• _REQUIRED TASK_
Please retype all of the entries below line for line, keeping every character unchanged.

• _RECORDS_
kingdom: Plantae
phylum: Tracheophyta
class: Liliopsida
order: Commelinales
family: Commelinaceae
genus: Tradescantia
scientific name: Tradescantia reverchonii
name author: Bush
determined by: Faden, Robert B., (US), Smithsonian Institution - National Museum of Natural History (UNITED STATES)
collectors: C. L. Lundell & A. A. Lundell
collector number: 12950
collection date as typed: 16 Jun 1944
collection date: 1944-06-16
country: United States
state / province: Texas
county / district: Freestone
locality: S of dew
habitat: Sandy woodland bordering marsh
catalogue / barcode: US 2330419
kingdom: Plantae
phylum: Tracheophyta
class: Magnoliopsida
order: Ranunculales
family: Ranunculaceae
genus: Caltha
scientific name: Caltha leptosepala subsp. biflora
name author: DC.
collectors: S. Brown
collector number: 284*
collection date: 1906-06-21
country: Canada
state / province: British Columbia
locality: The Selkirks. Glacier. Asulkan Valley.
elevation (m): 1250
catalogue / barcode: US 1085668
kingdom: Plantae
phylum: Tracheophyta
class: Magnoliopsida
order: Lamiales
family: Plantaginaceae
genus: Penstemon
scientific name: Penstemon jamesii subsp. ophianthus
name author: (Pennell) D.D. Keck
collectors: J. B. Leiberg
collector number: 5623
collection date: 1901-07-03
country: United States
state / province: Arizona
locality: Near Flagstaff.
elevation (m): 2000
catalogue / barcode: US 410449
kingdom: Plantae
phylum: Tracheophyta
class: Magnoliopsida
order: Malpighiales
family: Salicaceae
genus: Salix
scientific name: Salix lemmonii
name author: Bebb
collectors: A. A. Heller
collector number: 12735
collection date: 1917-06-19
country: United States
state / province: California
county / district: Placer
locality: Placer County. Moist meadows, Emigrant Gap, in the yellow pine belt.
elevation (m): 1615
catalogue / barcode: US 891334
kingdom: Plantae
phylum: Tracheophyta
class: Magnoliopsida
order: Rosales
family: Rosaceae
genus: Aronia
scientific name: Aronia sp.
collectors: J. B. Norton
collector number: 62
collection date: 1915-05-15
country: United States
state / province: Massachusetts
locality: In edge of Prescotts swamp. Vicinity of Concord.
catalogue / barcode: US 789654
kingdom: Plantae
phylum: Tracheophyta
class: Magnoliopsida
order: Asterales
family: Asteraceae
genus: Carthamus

• _TASK RESULT_
kingdom: Plantae
phylum: Tracheophyta
class: Liliopsida
order: Commelinales
family: Commelinaceae
genus: Tradescantia
scientific name: Tradescantia reverchonii
name author: Bush
determined by: Faden, Robert B., (US), Smithsonian Institution - National Museum of Natural History (UNITED STATES)
collectors: C. L. Lundell & A. A. Lundell
collector number: 12950
collection date as typed: 16 Jun 1944
collection date: 1944-06-16
country: United States
state / province: Texas
county / district: Freestone
locality: S of dew
habitat: Sandy woodland bordering marsh
catalogue / barcode: US 2330419
kingdom: Plantae
phylum: Tracheophyta
class: Magnoliopsida
order: Ranunculales
family: Ranunculaceae
genus: Caltha
scientific name: Caltha leptosepala subsp. biflora
name author: DC.
collectors: S. Brown
collector number: 284*
collection date: 1906-06-21
country: Canada
state / province: British Columbia
locality: The Selkirks. Glacier. Asulkan Valley.
elevation (m): 1250
catalogue / barcode: US 1085668
kingdom: Plantae
phylum: Tracheophyta
class: Magnoliopsida
order: Lamiales
family: Plantaginaceae
genus: Penstemon
scientific name: Penstemon jamesii subsp. ophianthus
name author: (Pennell) D.D. Keck
collectors: J. B. Leiberg
collector number: 5623
collection date: 1901-07-03
country: United States
state / province: Arizona
locality: Near Flagstaff.
elevation (m): 2000
catalogue / barcode: US 410449
kingdom: Plantae
phylum: Tracheophyta
class: Magnoliopsida
order: Malpighiales
family: Salicaceae
genus: Salix
scientific name: Salix lemmonii
name author: Bebb
collectors: A. A. Heller
collector number: 12735
collection date: 1917-06-19
country: United States
state / province: California
county / district: Placer
locality: Placer County. Moist meadows, Emigrant Gap, in the yellow pine belt.
elevation (m): 1615
catalogue / barcode: US 891334
kingdom: Plantae
phylum: Tracheophyta
class: Magnoliopsida
order: Rosales
family: Rosaceae
genus: Aronia
scientific name: Aronia sp.
collectors: J. B. Norton
collector number: 62
collection date: 1915-05-15
country: United States
state / province: Massachusetts
locality: In edge of Prescotts swamp. Vicinity of Concord.
catalogue / barcode: US 789654
kingdom: Plantae
phylum: Tracheophyta
class: Magnoliopsida
order: Asterales
family: Asteraceae
genus: Carthamus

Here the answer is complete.